Ciotloş reproached Crime la Elsinore for lack of subtlety, in the presence of a "not exactly indispensable" glossary of terms which was published with the book. Although he acknowledges that the writing is "amusing", he also contends that it is "impossible to extend sociologically or connect to some reality", being isolated "in its own world", and displaying "compositional precariousness." He concludes: "A book perfect in its own way, but far from perfection in ours." A similar overview is provided by Burţa-Cernat, who contends that, in taking sides and explaining his intentions, the author adopts "the manner of an untalented journalist", with "see-through" results. She also believes that Gârbea's chief comedic resource is "the cheap anecdote with a trite climax", which she compares with those published by the communist-era magazine Urzica. Additionally, Burţa-Cernat comments on the irony of Cosma's reliance on intertextuality, which she finds similar to Gârbea's own work for the stage. Critic Andrei Terian noted that he disliked almost all the book, because of its author's tendency to humiliate his characters "before us readers are in the least familiarized with them."

In Trecute Vieţi de Fanţi şi de Birlici, Gârbea revisits the main themes of Romanian literature, looking into the biographies of various fictional characters, their lifestyles, personal preferences and social positioning. He himself defined the overview as "a sort of collection of essays on the edge of literary history." One of its chapters compares the tabletop games entertaining such figures, from the contract bridge parties in Camil Petrescu's books and the antiquated card games in Mateiu Caragiale's Craii de Curtea-Veche to the cruder craps and gambling preferred by thieves in Eugen Barbu's novels. Other sections discuss the attitudes toward love in such diverse places as Marin Sorescu's neorealist prose and the fantasy short stories of Mircea Eliade. Likewise, the avatars of violence are depicted between Ion Luca Caragiale's satire D-ale carnavalului, where people threaten to poison each other with sulfuric acid, Anton Bacalbaşa's depictions of officers disciplining their subordinates with the use of belts, and Marin Preda's Moromeţii, where peasants beat each other with clubs. Another part of the book deals with the incidence of failure among intellectual protagonists, and leads Gârbea to conclude that, with the exception of Mihail Sebastian's Accidentul, Romanian narratives generally show their intellectual protagonists incapable of finding their way in life. According to Daniel Cristea-Enache, Gârbea generally and willingly limited the scope of his investigation to canonical and urbane literary realism, avoiding allegorical styles such as Onirism: "the author is not interested in symbolic codification, in the refraction of the characters and their fictional world; but, quite the contrary, in the points and lines at which literature intersects with social life."

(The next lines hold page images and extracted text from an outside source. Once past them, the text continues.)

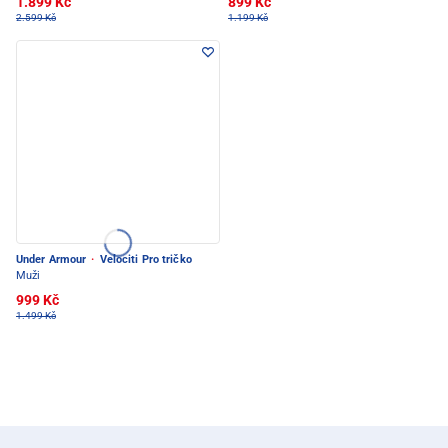
1.899 Kč
899 Kč
2.599 Kč
1.199 Kč
Under Armour
·
Velociti Pro tričko
Muži
999 Kč
1.499 Kč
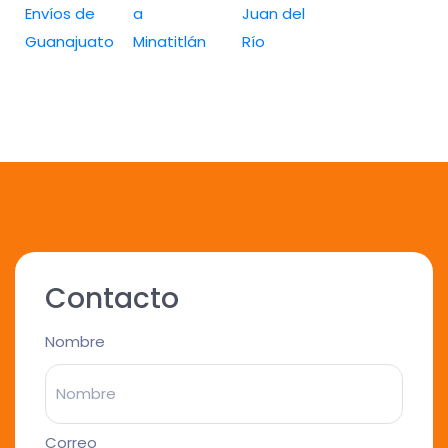
Envíos de
a
Juan del
Guanajuato
Minatitlán
Río
Contacto
Nombre
Correo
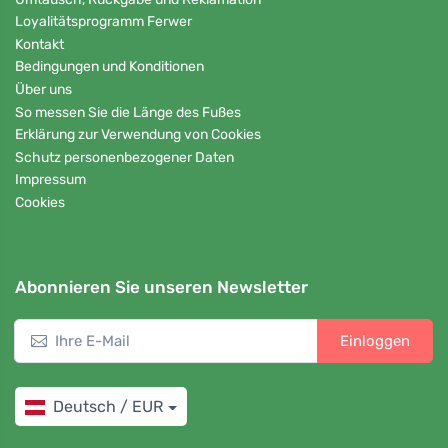
Loyalitätsprogramm Ferwer
Kontakt
Bedingungen und Konditionen
Über uns
So messen Sie die Länge des Fußes
Erklärung zur Verwendung von Cookies
Schutz personenbezogener Daten
Impressum
Cookies
Abonnieren Sie unseren Newsletter
Einloggen
Deutsch / EUR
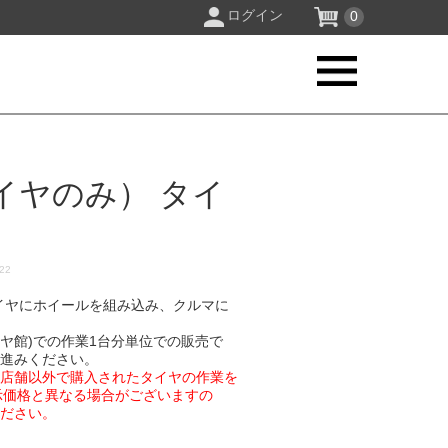
ログイン
0
イヤのみ） タイ
o22
イヤにホイールを組み込み、クルマに
イヤ館)での作業1台分単位での販売で
お進みください。
業店舗以外で購入されたタイヤの作業を
示価格と異なる場合がございますの
ください。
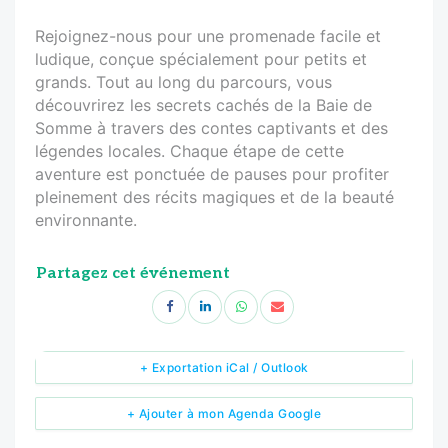
Rejoignez-nous pour une promenade facile et
ludique, conçue spécialement pour petits et
grands. Tout au long du parcours, vous
découvrirez les secrets cachés de la Baie de
Somme à travers des contes captivants et des
légendes locales. Chaque étape de cette
aventure est ponctuée de pauses pour profiter
pleinement des récits magiques et de la beauté
environnante.
Partagez cet événement
+ Exportation iCal / Outlook
+ Ajouter à mon Agenda Google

In his review of the volume, Emil Mladin deemed it "wonderful" and "an extremely welcome project", noting: "Trecute Vieţi de Fanţi şi de Birlici represents a link which the reader needed in his relationship with the characters of stories relevant both at the time of their writing and today." According to literary critic Silvia Dumitrache, the book creates "new paths in interpretation [...] even when starting from literary locations that are often threatened with turning into clichés." She concludes "Through the playful note he impresses on the book, Horia Gârbea proves that his main intention does not reside in the willingness to impose a new hermeneutic grid on Romanian literature, but in the attempt to demonstrate that the resources of literature can never, ever, be entirely exhausted." Cristea-Enache sees in Trecute Vieţi de Fanţi şi de Birlici "a book as interesting as it is enjoyable [...]. A holiday read, one could say, had this sytagm not been bastardized, in our country, by so many printed works (volumes and journals alike) that offend the reader's intellect."

Outside the critical reevaluation of local literature, Gârbea's work includes short humorous essays about various topics in post-1989 society and modern Romanian culture. One such chapter is built around the polemic between Gârbea and writer Gheorghe Grigurcu, over the issue of what it means for a working artist to be treated unjustly or be privileged. Another fragment documents and ridicules the impact of instant messaging on the Romanian lexis, with the rapid spread of abbreviations such as sal (for salut, "hello"), vb (vorbim, "we'll talk") and ms (mersi, "thanks"). Gârbea also pokes fun at the babytalk-based jargon of parenting magazines, and contrasts its apparent artificiality with the awe he records having personally experienced after the birth of his son Tudor. It reads: "[He] does not inspire in me the image of fragility and fondness, but the force of an entity which benefits from the advantage of The Unknown. When I call him using his human name, he smiles down on me, with devastating irony, so that I may grasp my complete lack of fantasizing ability. No matter what will happen in the future, these winter days [...] shall always remain for me under the sign of having met, for the first time in life, an inexplicable creature."

===Other works===
Fratele mai deştept al lui Kalaşnikov, which comprises several stories, received mixed reviews. According to Andrei Terian, the main one, Articolul 96 ("Article 96"), which is about a lecherous politician dating an anorexic model, has the same defects as Crime.... In contrast, Terian notes, Gârbea shows his "sure hand" in other pieces, where he parodies Povestea unui om leneş ("The Story of a Lazy Man") by 19th century Romanian classic Ion Creangă, or where he pokes fun at the 14th century Battle of Rovine, as well as the absurdist Întoarcerea tatei din război. Subiecte ("Father's Return from War. Subjects"), where the same narrative cliché is explored from several conflicting perspectives. According to Terian, the volume as a whole displays influences from poet and satirist Tudor Arghezi, as well as borrowings from fellow parodist Ioan Groşan.

În germană: Der vergessene Traum, în traducerea lui Christian W. Schenk, editura Dionysos Boppard am Rhein/Germany 2020, ISBN 9798625419635;

Azerbaijan – The Living Flame details Gârbea's trip and offers additional insight into the Nagorno-Karabakh conflict between Azerbaijani people and Armenians. It features his poems about Shusha city, the Khojaly Massacre and the Guba mass grave. The texts received criticism from the Armenian Romanian community's Ararat journal: it specifically called "disinformation" the fragments which refer to Azerbaijan's Christian past, and expressed concern over Gârbea's claim that Heydar Aliyev was "a civilizing providential hero".